If we limit ourselves to the current example of a ball in the valley, we can expand the potential energy about the stable equilibrium position that is identified as $x_o$.

$$P E\left(x_o+d x\right)=P E\left(x_o\right)+\left.\frac{d^2(P E)}{d x^2}\right|{x_o} \frac{(d x)^2}{2}+\left.\frac{d^3(P E)}{d x^3}\right|{x_o} \frac{(d x)^3}{6}+\ldots$$
Note that the first derivative of $P E$ is missing from Eq. (1.23) because it is zero if $x_o$ is the equilibrium position. ${ }^8$ The term proportional to $(d x)^3$ corresponds to the contribution to the difference between the actual curve and the dashed parabola in Fig. 1.2. If the deviation between the two curves is symmetric, then the leading correction term would be proportional to $(d x)^4$. If the deviation is not symmetric, the leading correction term will be proportional to $(d x)^3$.

In our one-dimensional example, the gradient of the potential energy will simply be the derivative of Eq. (1.23) with respect to $x$.
$$F_{n e t}(d x)=-\frac{d(P E)}{d x}=-\left.\frac{d^2(P E)}{d x^2}\right|{x_o}(d x)-\left.\frac{d^3(P E)}{d x^3}\right|{x_o} \frac{(d x)^2}{2}-\cdots$$
For sufficiently small displacements from equilibrium, the parabolic approximation to the potential energy curve (i.e., the dashed parabola in Fig. 1.2) provides an adequate representation, and therefore the series of Eq. (1.24) that describes the force can be truncated after the first term.
$$F_{n e t}(d x) \cong-\left.\frac{d^2(P E)}{d x^2}\right|_{x_o}(d x) \equiv-\mathrm{K}(d x)$$

## 物理代写|声学代写声学代考|电位和力

$$W_{1,2} \equiv \int_1^2 \vec{F} \cdot d \vec{x}=(P E)1-(P E)2=-\Delta(P E)$$右边假设$\vec{F}$是一个保守力${ }^7$，将一个物体从位置1移动到位置2所做的功$W{1,2}$，沿力的方向移动了一段距离(用积分下面的“点积”表示)，导致势能$-\Delta(P E)$的变化。
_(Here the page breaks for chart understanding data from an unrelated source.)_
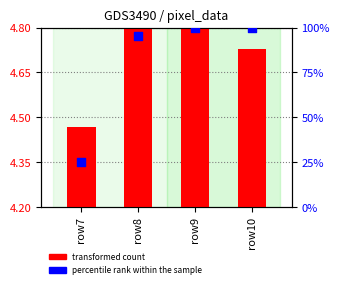

Which series contains the lowest Y value?

transformed count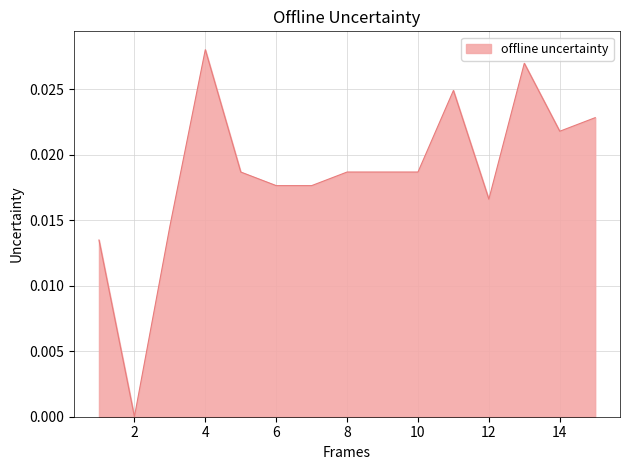

Between 8 and 6, which is larger?

8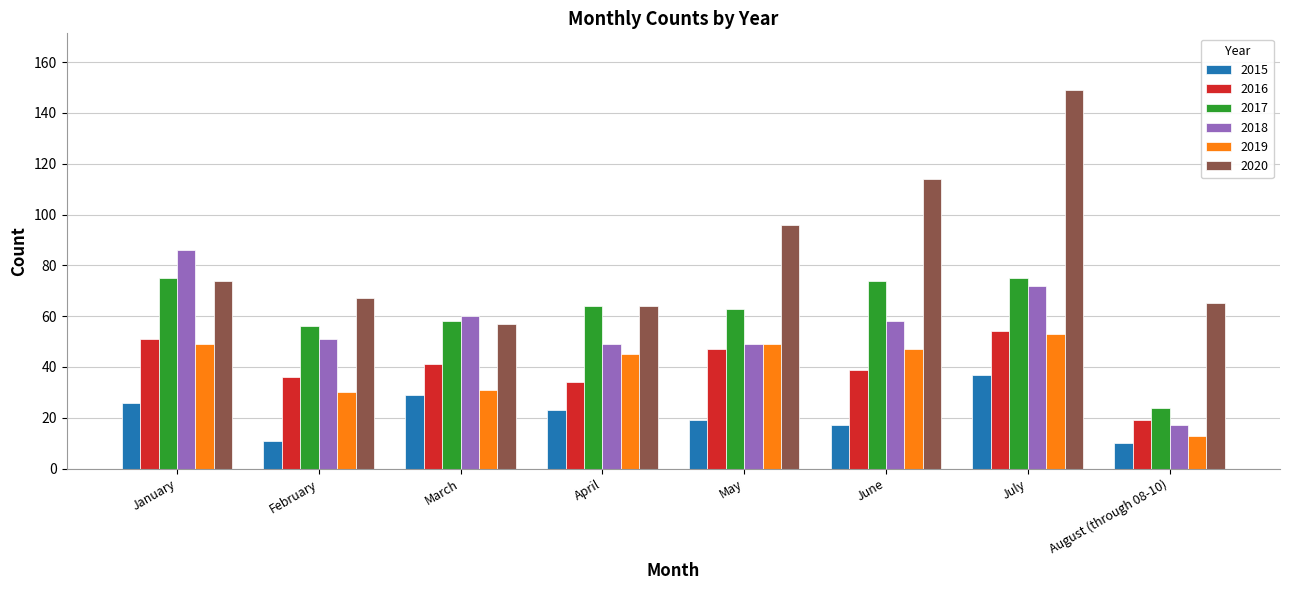

Reading right to left, what are all the values shown in this chart?

2015: August (through 08-10)=10	July=37	June=17	May=19	April=23	March=29	February=11	January=26
2016: August (through 08-10)=19	July=54	June=39	May=47	April=34	March=41	February=36	January=51
2017: August (through 08-10)=24	July=75	June=74	May=63	April=64	March=58	February=56	January=75
2018: August (through 08-10)=17	July=72	June=58	May=49	April=49	March=60	February=51	January=86
2019: August (through 08-10)=13	July=53	June=47	May=49	April=45	March=31	February=30	January=49
2020: August (through 08-10)=65	July=149	June=114	May=96	April=64	March=57	February=67	January=74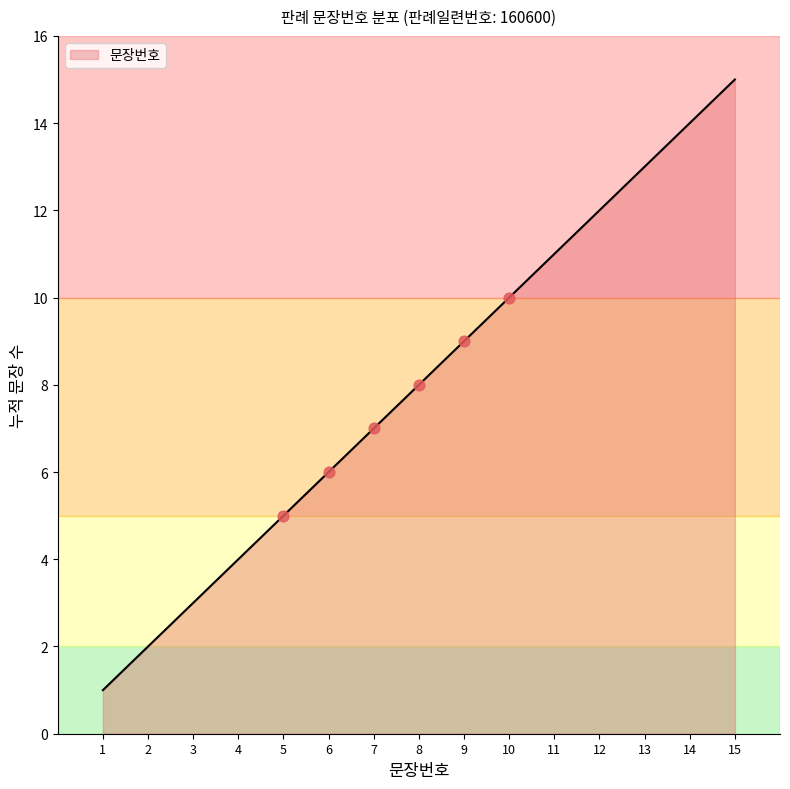

What is the ratio of the value at 1 to the value at 12?

0.1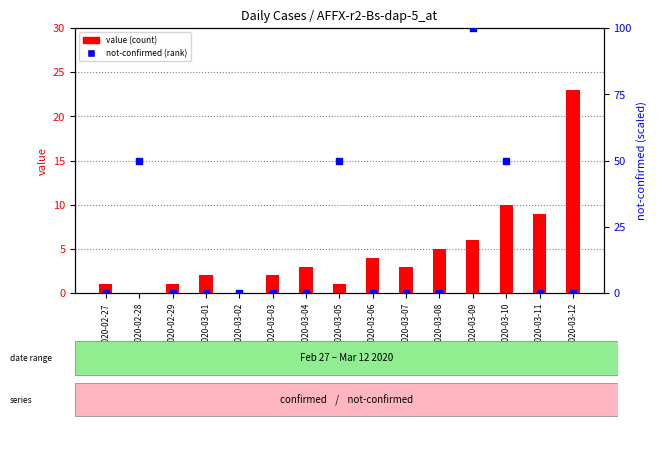

Which series contains the highest Y value?

not-confirmed (rank)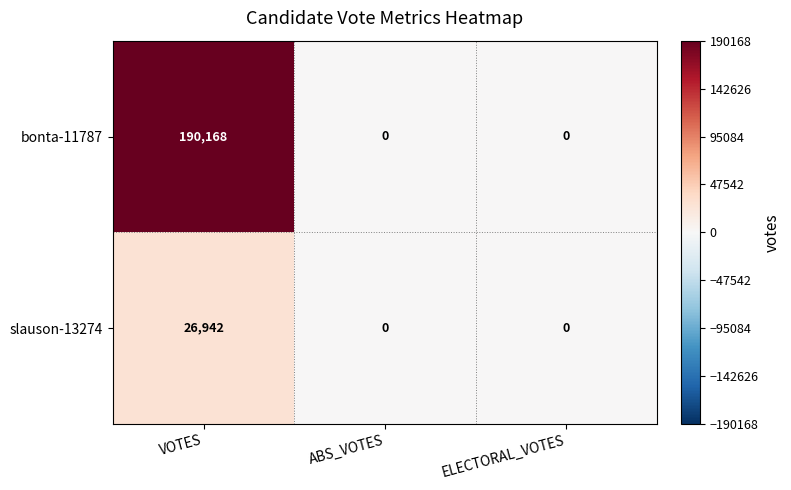

Which category has the highest value across all series?

VOTES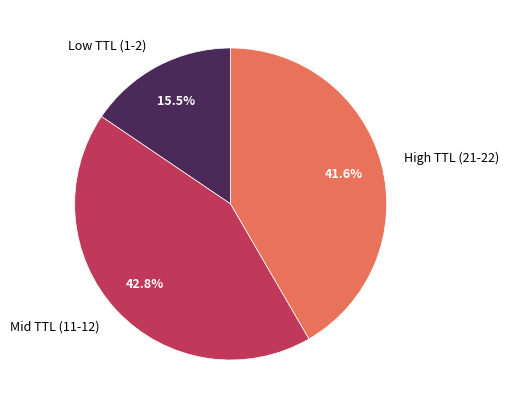

Between Low TTL (1-2) and Mid TTL (11-12), which is larger?

Mid TTL (11-12)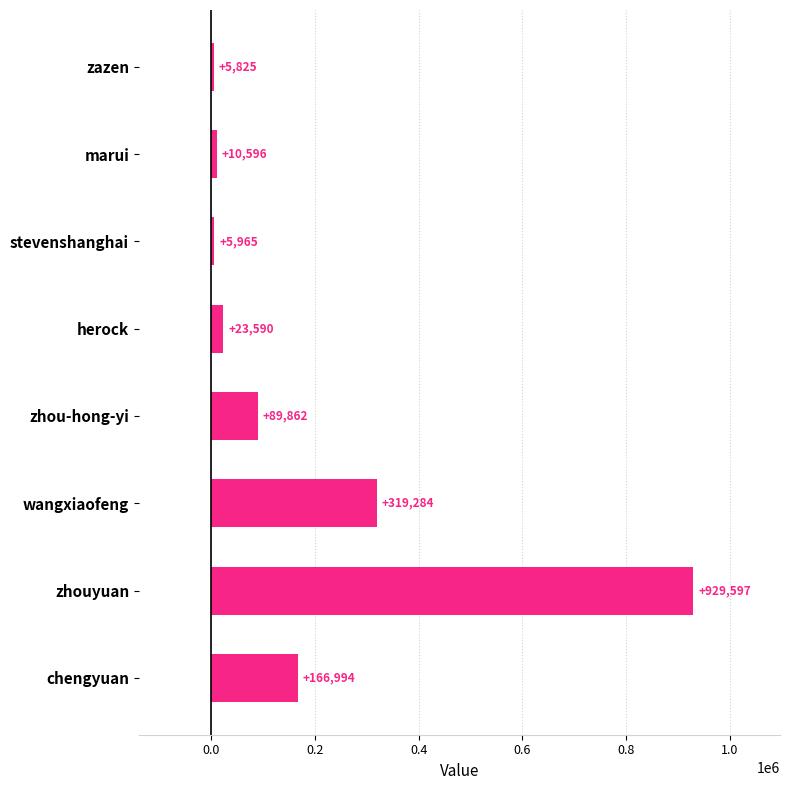

Rank the categories by value from highest to lowest.

zhouyuan, wangxiaofeng, chengyuan, zhou-hong-yi, herock, marui, stevenshanghai, zazen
同样，应用微积分基本定理得到了势能梯度和合力之间的期望关系:$\vec{\nabla}(P E)=-\vec{F}{\text {net }}$ .

$$P E\left(x_o+d x\right)=P E\left(x_o\right)+\left.\frac{d^2(P E)}{d x^2}\right|{x_o} \frac{(d x)^2}{2}+\left.\frac{d^3(P E)}{d x^3}\right|{x_o} \frac{(d x)^3}{6}+\ldots$$注意。的一阶导数 $P E$ 在式(1.23)中缺失，因为如果 $x_o$ 是平衡位置。 ${ }^8$ 这一项与 $(d x)^3$ 对应于图1.2中实际曲线与虚线抛物线之差的贡献。如果两条曲线之间的偏差是对称的，那么前导修正项将成比例 $(d x)^4$。如果偏差不对称，前导修正项将成正比 $(d x)^3$.

$$F_{n e t}(d x)=-\frac{d(P E)}{d x}=-\left.\frac{d^2(P E)}{d x^2}\right|{x_o}(d x)-\left.\frac{d^3(P E)}{d x^3}\right|{x_o} \frac{(d x)^2}{2}-\cdots$$

$$F_{n e t}(d x) \cong-\left.\frac{d^2(P E)}{d x^2}\right|_{x_o}(d x) \equiv-\mathrm{K}(d x)$$

## MATLAB代写

MATLAB 是一种用于技术计算的高性能语言。它将计算、可视化和编程集成在一个易于使用的环境中，其中问题和解决方案以熟悉的数学符号表示。典型用途包括：数学和计算算法开发建模、仿真和原型制作数据分析、探索和可视化科学和工程图形应用程序开发，包括图形用户界面构建MATLAB 是一个交互式系统，其基本数据元素是一个不需要维度的数组。这使您可以解决许多技术计算问题，尤其是那些具有矩阵和向量公式的问题，而只需用 C 或 Fortran 等标量非交互式语言编写程序所需的时间的一小部分。MATLAB 名称代表矩阵实验室。MATLAB 最初的编写目的是提供对由 LINPACK 和 EISPACK 项目开发的矩阵软件的轻松访问，这两个项目共同代表了矩阵计算软件的最新技术。MATLAB 经过多年的发展，得到了许多用户的投入。在大学环境中，它是数学、工程和科学入门和高级课程的标准教学工具。在工业领域，MATLAB 是高效研究、开发和分析的首选工具。MATLAB 具有一系列称为工具箱的特定于应用程序的解决方案。对于大多数 MATLAB 用户来说非常重要，工具箱允许您学习应用专业技术。工具箱是 MATLAB 函数（M 文件）的综合集合，可扩展 MATLAB 环境以解决特定类别的问题。可用工具箱的领域包括信号处理、控制系统、神经网络、模糊逻辑、小波、仿真等。